The sequence-number-and-source-address failure is not a new category of mistake; it is one the broader internet learned painfully in the 1990s. TCP sequence-number prediction attacks, and the spoofing-based session hijacks that followed, drove the adoption of randomized initial sequence numbers and, later, cryptographic session protection. The CompactLogix issue is the same shape of problem appearing in an industrial protocol that never went through that hardening cycle, because for most of its life it ran on networks where spoofing was not part of the threat model. Watching an OT protocol re-encounter a class of attack that IP networking addressed a generation ago is a useful reminder that operational technology is, in security terms, roughly two decades behind the commercial internet and is closing that gap one advisory at a time.

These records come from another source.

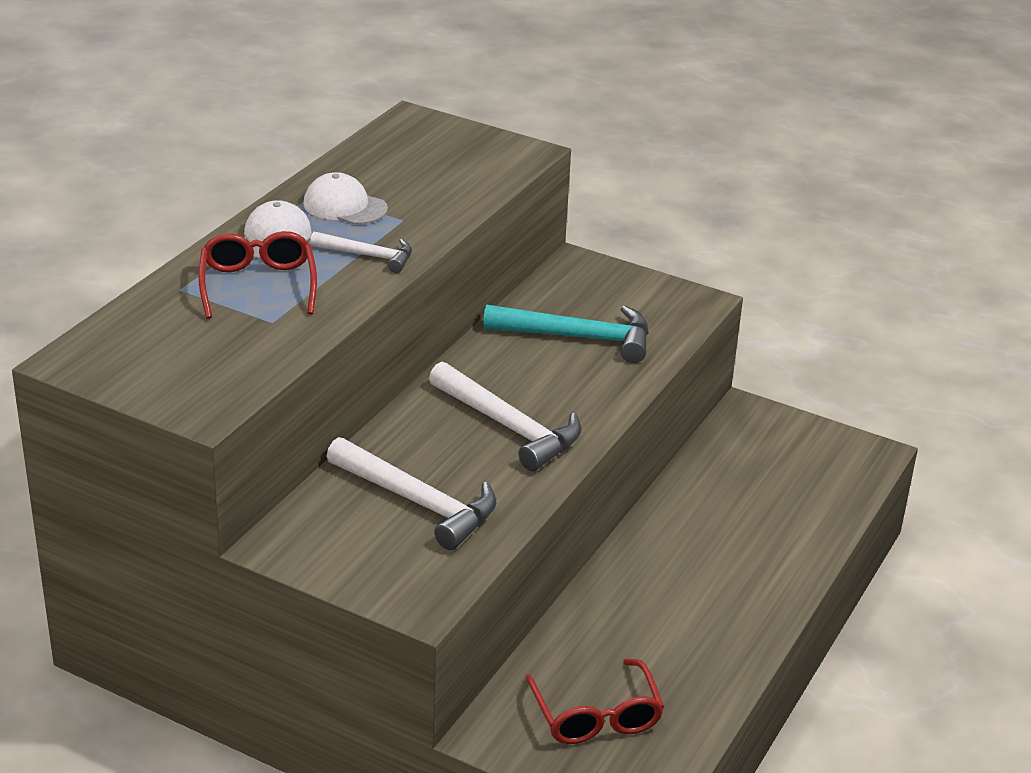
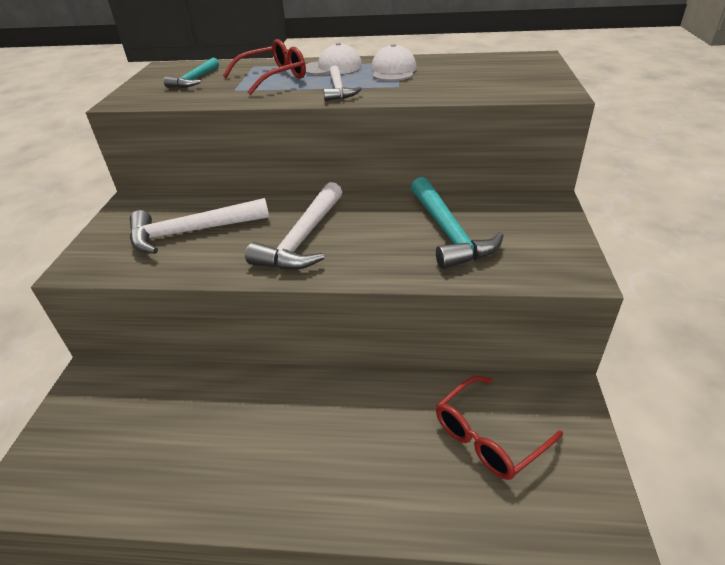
camera: 70 degrees right, 5 degrees up
(183, 343) = (195, 80): none -> turquoise hammer
(418, 502) = (192, 232): white hammer -> white hammer turned 60 degrees clockwise
(596, 716) = (113, 428): red glasses -> red glasses (488, 437)

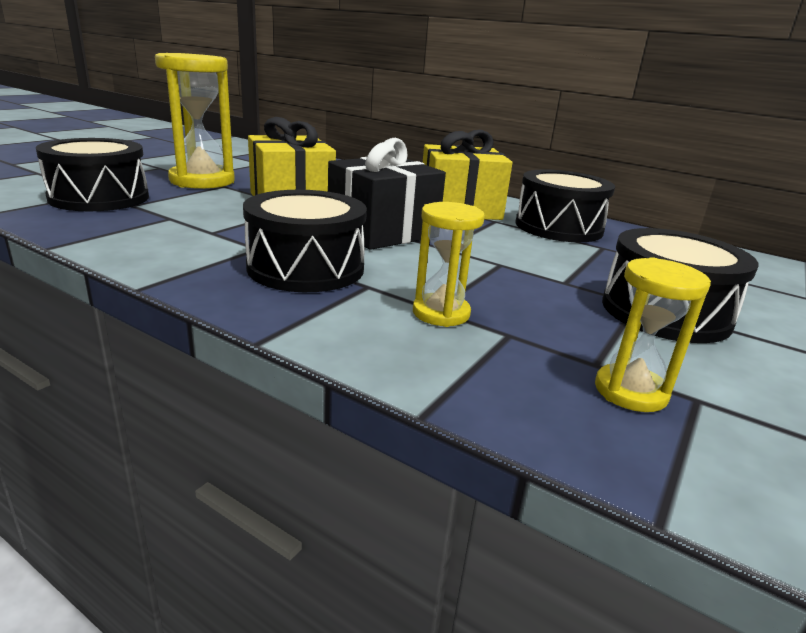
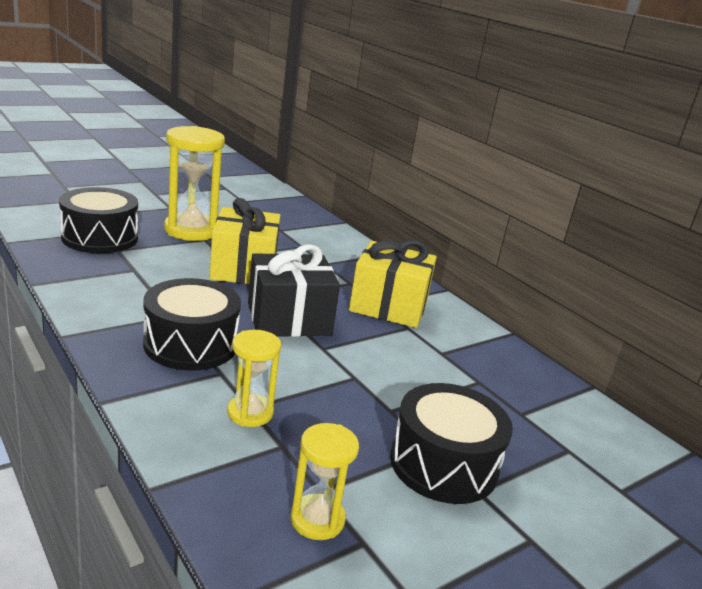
camera: 20 degrees right, 0 degrees up
(558, 227) = (463, 349): black drum -> none

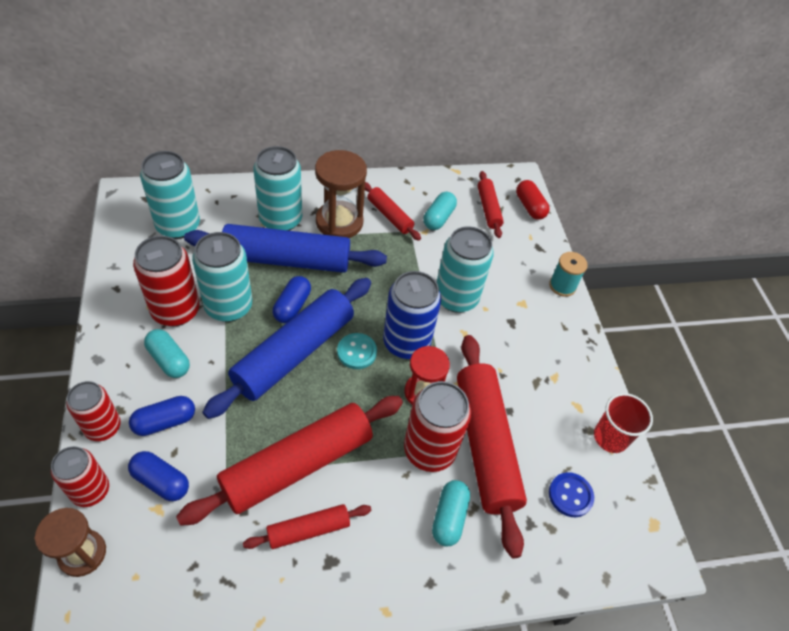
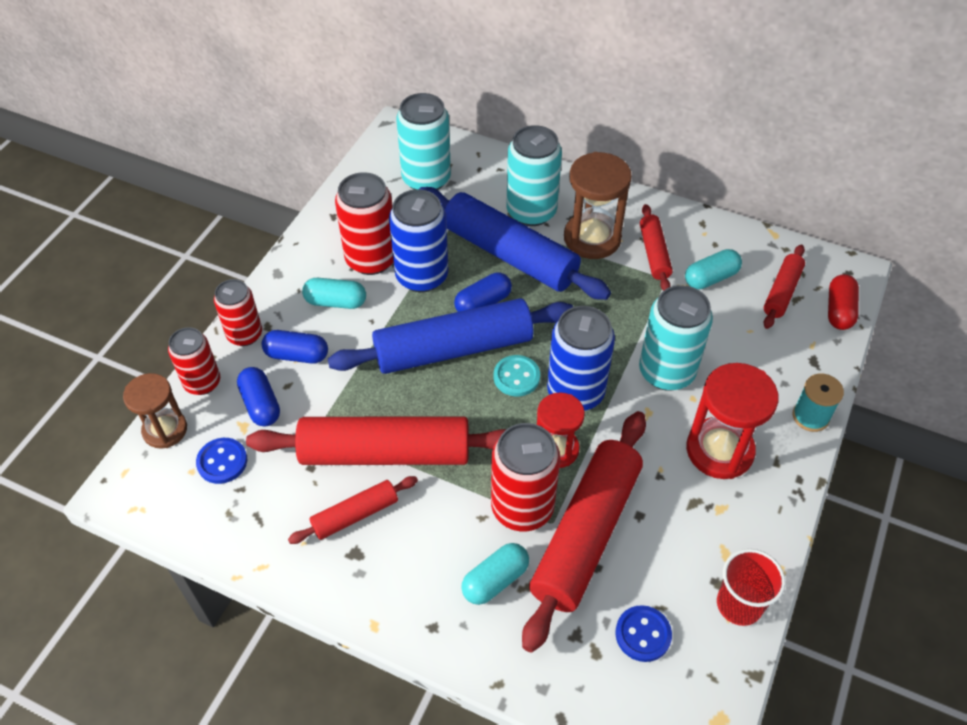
camera: 40 degrees right, 0 degrees up
(159, 551) = (222, 462): none -> blue button
(169, 360) = (336, 302): turquoise capsule -> turquoise capsule turned 75 degrees counterclockwise
(228, 306) = (422, 276): turquoise can -> blue can
(308, 530) = (355, 515): red rolling pin -> red rolling pin turned 45 degrees counterclockwise
(526, 337) = (719, 450): none -> red hourglass

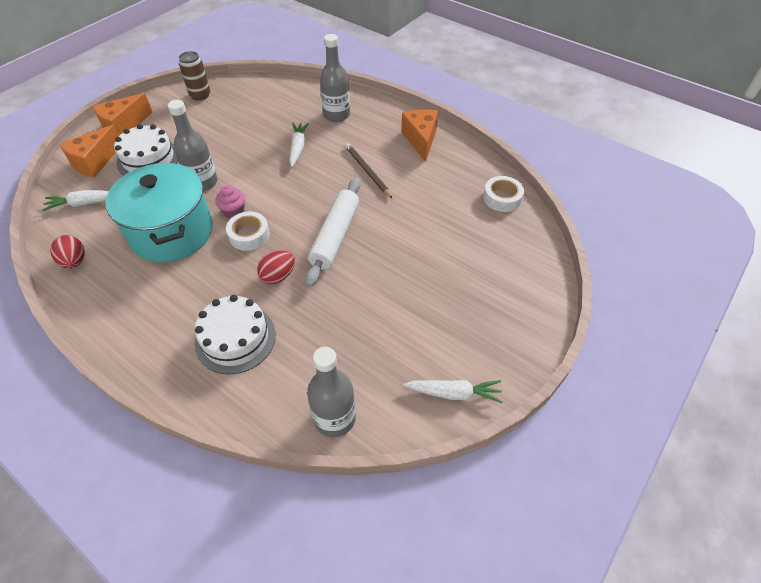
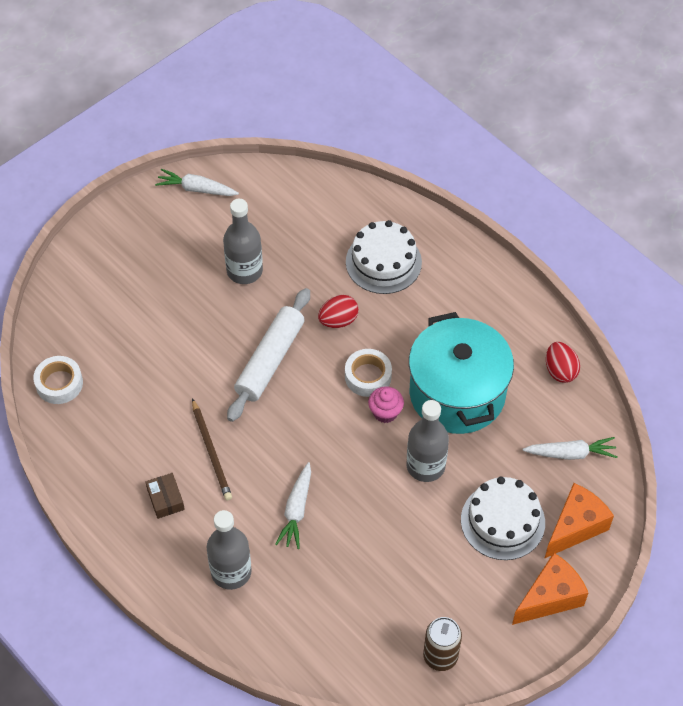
camera: 170 degrees left, 5 degrees up
(334, 418) = (301, 185): grey bottle -> grey bottle (244, 271)
(391, 143) = (165, 499): none -> brown box
(420, 140) = (124, 499): orange cheese -> none

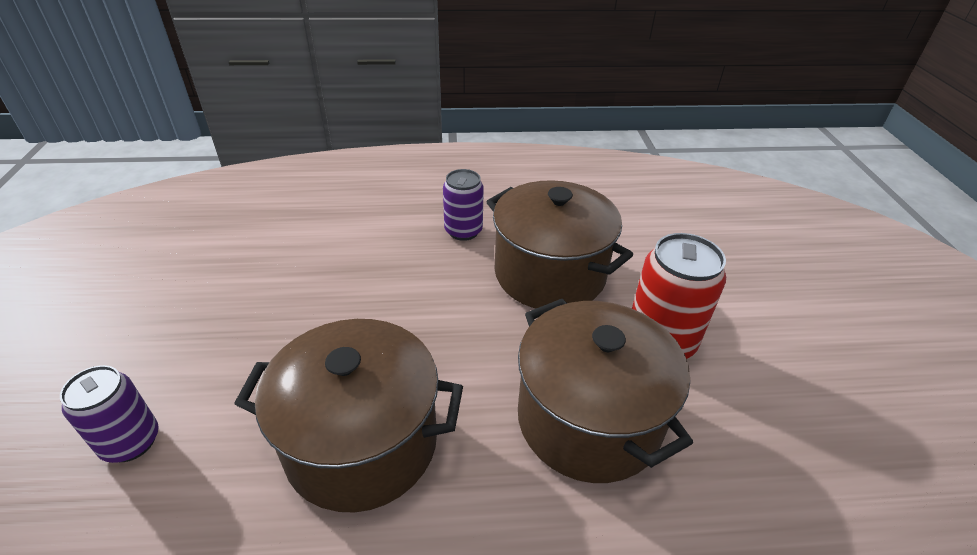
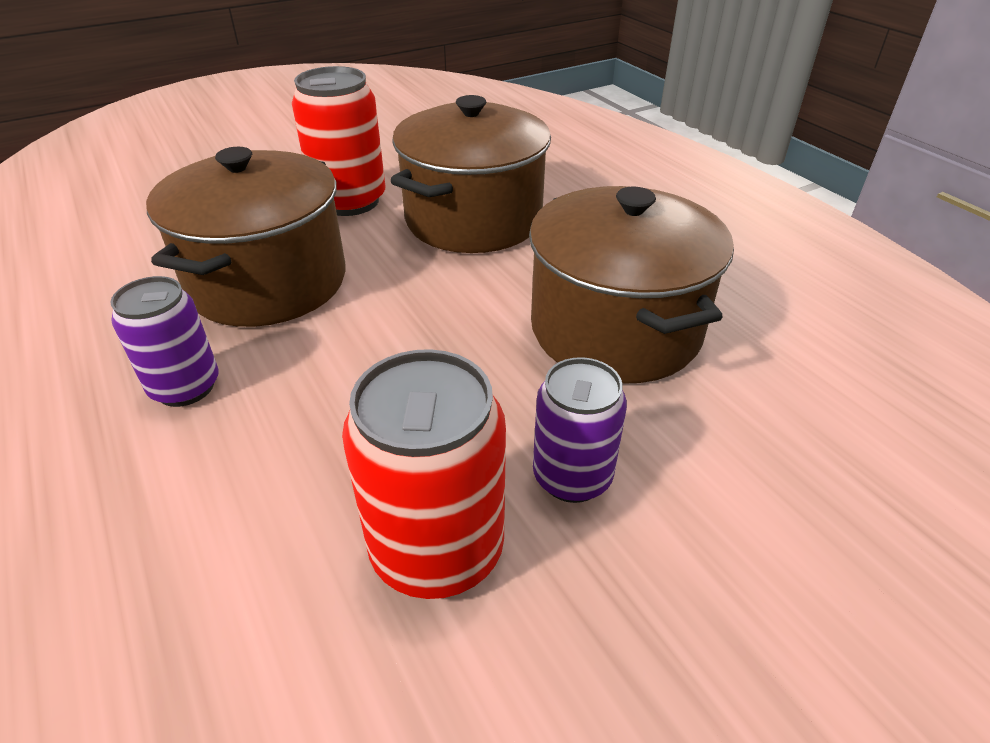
camera: 115 degrees left, 0 degrees up
(131, 442) = (812, 522): purple can -> purple can (572, 477)
(284, 286) = (437, 550): none -> red can

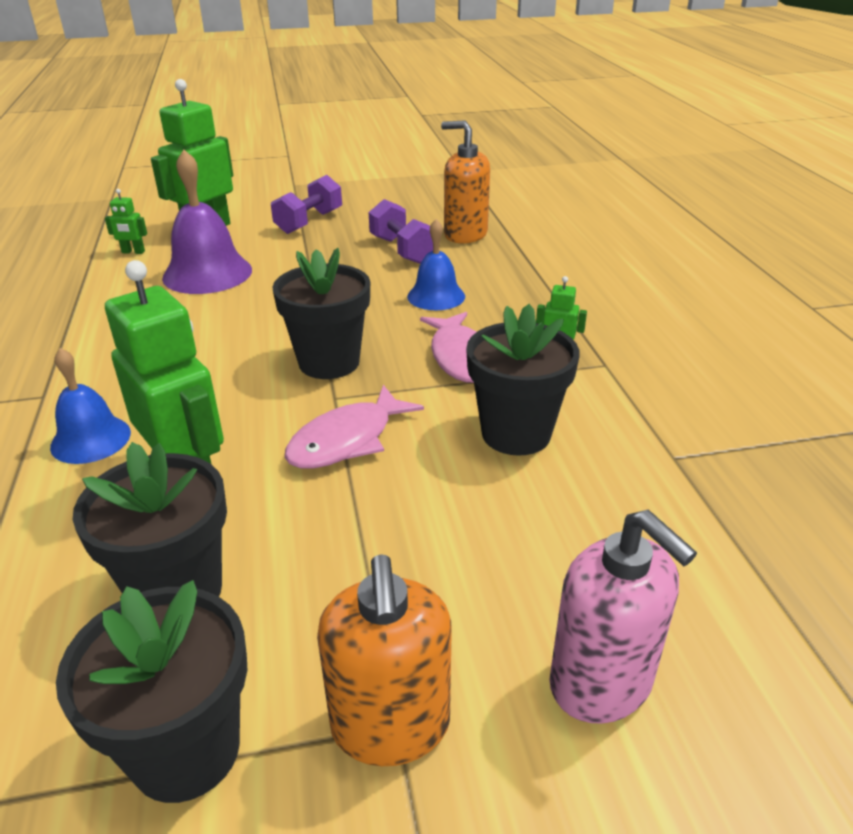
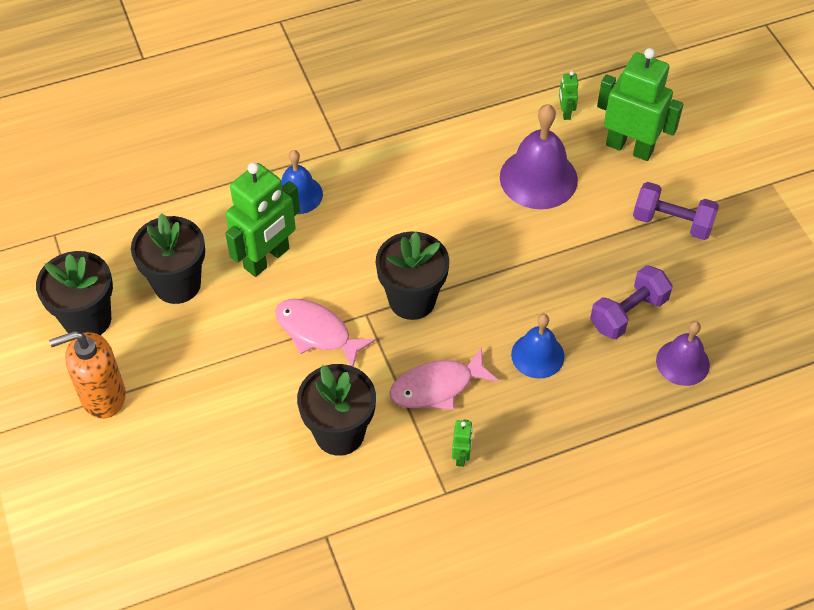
camera: 80 degrees right, 20 degrees up
(465, 234) = (682, 362): orange soap dispenser -> purple bell
(601, 683) = (131, 486): pink soap dispenser -> none

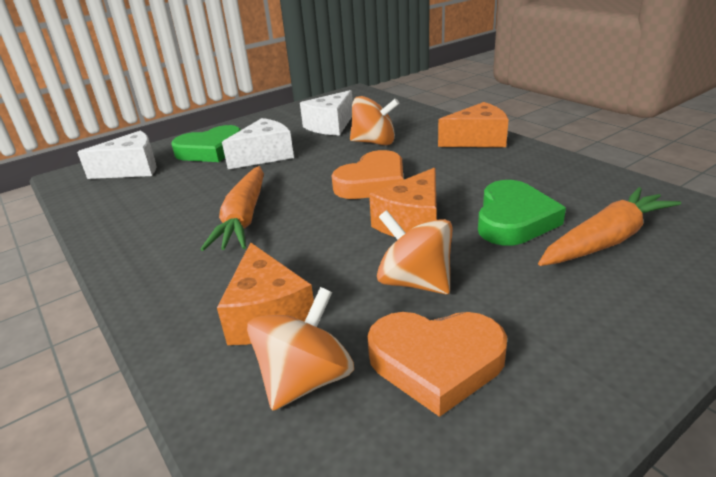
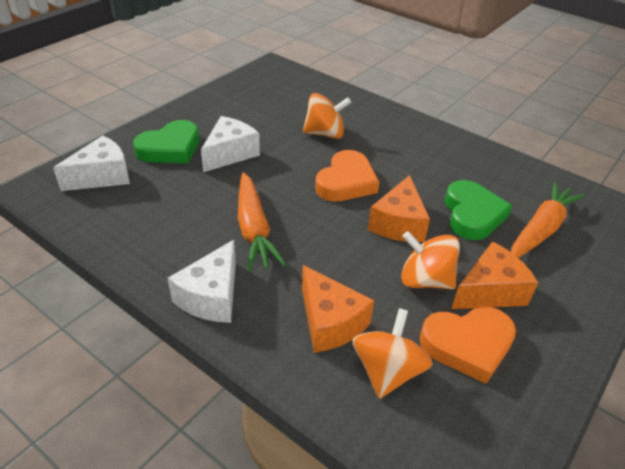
camera: 20 degrees left, 10 degrees up
(330, 126) = (273, 113): white cheese -> white cheese (211, 296)
(477, 140) = (412, 129): orange cheese -> orange cheese (490, 291)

The web-interface exposure is the part operators can most directly control today. A protocol weakness in firmware has to wait for a vendor patch, but the decision to expose a controller's management web interface to a broad network is an architectural choice an operator makes. Connection IDs that are "visible on the web interface" only help an attacker who can reach that interface; tightening who can load that page shrinks the attack surface immediately, independent of the firmware fix. The pairing of a protocol flaw with an information-disclosure surface is a recurring motif in industrial advisories, and the practical defense is to assume the disclosure surface exists and to gate access to it accordingly rather than relying on it staying hidden.

CISA's advisory page is the authoritative source for affected versions, the vendor's remediation, and the full CVSS vectors for both CVEs. Within the broader pattern of the June 16 Rockwell disclosures, ICSA-26-167-04 is the entry that best illustrates a structural truth: an industrial protocol that does not validate who is talking to it, on a controller that publishes its connection state to a web page, is a denial-of-service waiting to be triggered.